Prophecies and the Roman Empire
The New Testament itself contains prophetic material, particularly in Jesus’ teaching about Jerusalem and the temple. One striking example comes from Luke 21:
| Prophecies (c. 30–33 CE) | Fulfilments (70 CE and after) |
|---|---|
| Jesus foretells that Herod’s Temple will be destroyed stone by stone (Luke 21:5–6). | Roman armies under Titus destroy the temple in 70 CE.[22] |
| Jesus warns disciples to flee when they see Jerusalem surrounded by armies: “When you see Jerusalem being surrounded by armies, you will know that its desolation is near. Then let those who are in Judea flee to the mountains, let those in the city get out, and let those in the country not enter the city” (Luke 21:20–21 NIV). | In the late 60s, Roman forces under Vespasian surround much of Judea. When Nero dies, Vespasian returns to Rome; later traditions remember believers escaping before the final siege, while Titus’ forces ultimately destroy Jerusalem in 70 CE.[13] |
| Jesus speaks of catastrophic suffering and dispersion: “For these be the days of vengeance, that all things which are written may be fulfilled. But woe unto them that are with child, and to them that give suck, in those days! for there shall be great distress in the land, and wrath upon this people. And they shall fall by the edge of the sword, and shall be led away captive into all nations: and Jerusalem shall be trodden down of the Gentiles, until the times of the Gentiles be fulfilled” (Luke 21:22–24). | Josephus describes enormous loss of life and mass enslavement during the Jewish–Roman war, with survivors scattered across the empire and Jerusalem under non-Jewish control for many centuries.[14] |
Some readers who trust Jesus’ words see here a sobering example of foreknowledge and care: he warns disciples not to be trapped in a patriotic last stand that would lead to unnecessary death.
Many scholars, however, date the Gospel according to Luke to the late first century and think that at least some of this discourse reflects early believers looking back on the trauma of 70 CE, remembering Jesus’ voice and framing that catastrophe as part of God’s larger dealing with empire.[15] Either way, the theological thrust remains deeply counter-imperial: Rome’s “days of vengeance” are not the last word, and God’s purposes for Israel and the nations extend beyond the crushing of one city.
How Should We Read These Prophecies Today?
At one level, the biblical writers themselves give us their answer. 2 Peter says:
“But know this first of all, that no prophecy of Scripture is a matter of one’s own interpretation, for no prophecy was ever made by an act of human will, but men moved by the Holy Spirit spoke from God” (2 Peter 1:20–21).

● Prompt 1
Replace "scholars" with "historians" in the part of the passage on prophecies and the Roman Empire that opens with the words containing "Many scholars, however, date" and closes with "These Prophecies Today?", and write out that part with the change.

● Extracted material
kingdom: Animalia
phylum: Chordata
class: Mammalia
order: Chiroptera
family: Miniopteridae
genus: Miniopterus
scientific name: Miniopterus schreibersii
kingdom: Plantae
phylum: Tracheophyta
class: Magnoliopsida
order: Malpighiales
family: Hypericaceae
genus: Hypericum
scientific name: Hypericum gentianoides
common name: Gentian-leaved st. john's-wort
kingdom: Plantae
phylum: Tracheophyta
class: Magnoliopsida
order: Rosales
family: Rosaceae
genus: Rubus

● Prompt 2
Render the part of the records that opens with the line containing "family: Miniopteridae" and closes with the final line of the records as a JSON list of strings, one string per line, with blank lines left out.

● Task answer 1
Many historians, however, date the Gospel according to Luke to the late first century and think that at least some of this discourse reflects early believers looking back on the trauma of 70 CE, remembering Jesus’ voice and framing that catastrophe as part of God’s larger dealing with empire.[15] Either way, the theological thrust remains deeply counter-imperial: Rome’s “days of vengeance” are not the last word, and God’s purposes for Israel and the nations extend beyond the crushing of one city.
How Should We Read These Prophecies Today?

● Task answer 2
[
  "family: Miniopteridae",
  "genus: Miniopterus",
  "scientific name: Miniopterus schreibersii",
  "kingdom: Plantae",
  "phylum: Tracheophyta",
  "class: Magnoliopsida",
  "order: Malpighiales",
  "family: Hypericaceae",
  "genus: Hypericum",
  "scientific name: Hypericum gentianoides",
  "common name: Gentian-leaved st. john's-wort",
  "kingdom: Plantae",
  "phylum: Tracheophyta",
  "class: Magnoliopsida",
  "order: Rosales",
  "family: Rosaceae",
  "genus: Rubus"
]